Task description: Retype, word for word, each line between the lines holding "- Exposing the" and "a visual environment.", inclusive, and leave the rest of the data alone.

[Stored data]
• • •

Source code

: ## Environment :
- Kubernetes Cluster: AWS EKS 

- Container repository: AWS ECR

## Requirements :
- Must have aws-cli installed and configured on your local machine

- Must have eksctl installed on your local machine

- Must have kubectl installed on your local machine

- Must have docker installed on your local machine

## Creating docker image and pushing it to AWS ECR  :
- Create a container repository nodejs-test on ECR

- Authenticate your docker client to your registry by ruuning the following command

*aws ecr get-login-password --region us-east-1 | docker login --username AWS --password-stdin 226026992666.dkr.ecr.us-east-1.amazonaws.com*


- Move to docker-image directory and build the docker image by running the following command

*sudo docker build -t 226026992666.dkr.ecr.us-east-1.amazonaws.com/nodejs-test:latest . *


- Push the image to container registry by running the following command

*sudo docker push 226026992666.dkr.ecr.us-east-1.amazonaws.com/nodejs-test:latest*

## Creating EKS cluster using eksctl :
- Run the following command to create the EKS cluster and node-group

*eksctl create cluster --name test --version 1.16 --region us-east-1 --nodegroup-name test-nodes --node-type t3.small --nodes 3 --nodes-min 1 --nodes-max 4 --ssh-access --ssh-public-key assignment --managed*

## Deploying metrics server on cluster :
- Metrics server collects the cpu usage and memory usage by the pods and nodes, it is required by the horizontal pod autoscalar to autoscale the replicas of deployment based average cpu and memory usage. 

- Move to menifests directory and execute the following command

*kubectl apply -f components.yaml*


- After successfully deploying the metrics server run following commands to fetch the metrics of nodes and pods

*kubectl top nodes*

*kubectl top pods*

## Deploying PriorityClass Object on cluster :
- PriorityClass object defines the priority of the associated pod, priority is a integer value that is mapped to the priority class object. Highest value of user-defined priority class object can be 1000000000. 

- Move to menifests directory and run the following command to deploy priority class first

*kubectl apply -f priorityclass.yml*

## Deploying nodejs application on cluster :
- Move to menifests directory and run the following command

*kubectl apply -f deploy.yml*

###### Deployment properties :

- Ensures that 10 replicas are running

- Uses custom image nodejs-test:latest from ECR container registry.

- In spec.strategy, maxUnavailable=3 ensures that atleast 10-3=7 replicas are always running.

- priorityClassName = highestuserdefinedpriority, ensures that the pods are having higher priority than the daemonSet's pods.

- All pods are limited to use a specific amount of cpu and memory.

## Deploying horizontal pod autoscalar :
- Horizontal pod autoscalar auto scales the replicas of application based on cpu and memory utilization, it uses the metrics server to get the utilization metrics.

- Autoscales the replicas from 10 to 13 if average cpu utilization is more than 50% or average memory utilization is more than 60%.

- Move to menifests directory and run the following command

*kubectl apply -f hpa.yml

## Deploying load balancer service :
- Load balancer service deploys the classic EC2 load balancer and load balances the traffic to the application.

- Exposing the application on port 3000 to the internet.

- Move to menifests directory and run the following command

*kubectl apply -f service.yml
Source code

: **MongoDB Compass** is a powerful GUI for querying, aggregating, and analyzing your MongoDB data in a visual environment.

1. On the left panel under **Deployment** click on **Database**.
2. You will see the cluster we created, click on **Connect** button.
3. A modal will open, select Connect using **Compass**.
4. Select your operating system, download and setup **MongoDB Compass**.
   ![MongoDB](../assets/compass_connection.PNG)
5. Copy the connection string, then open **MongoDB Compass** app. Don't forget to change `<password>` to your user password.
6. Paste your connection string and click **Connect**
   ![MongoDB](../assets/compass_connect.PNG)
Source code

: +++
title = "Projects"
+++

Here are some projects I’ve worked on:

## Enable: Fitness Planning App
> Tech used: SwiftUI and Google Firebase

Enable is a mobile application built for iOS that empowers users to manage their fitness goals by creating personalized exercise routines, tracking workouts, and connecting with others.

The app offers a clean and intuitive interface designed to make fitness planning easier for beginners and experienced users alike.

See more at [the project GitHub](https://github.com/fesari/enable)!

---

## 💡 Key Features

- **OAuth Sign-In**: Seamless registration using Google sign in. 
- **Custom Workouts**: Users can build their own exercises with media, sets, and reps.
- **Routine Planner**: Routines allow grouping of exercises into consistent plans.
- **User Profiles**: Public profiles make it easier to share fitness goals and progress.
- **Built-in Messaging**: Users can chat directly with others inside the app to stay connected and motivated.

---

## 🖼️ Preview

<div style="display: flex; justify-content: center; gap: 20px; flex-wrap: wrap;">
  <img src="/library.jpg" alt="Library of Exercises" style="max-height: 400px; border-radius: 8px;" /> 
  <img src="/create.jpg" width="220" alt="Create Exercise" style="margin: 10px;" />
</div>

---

• • •

Written response:
- Exposing the application on port 3000 to the internet.

- Move to menifests directory and run the following command

*kubectl apply -f service.yml
Source code

: **MongoDB Compass** is a powerful GUI for querying, aggregating, and analyzing your MongoDB data in a visual environment.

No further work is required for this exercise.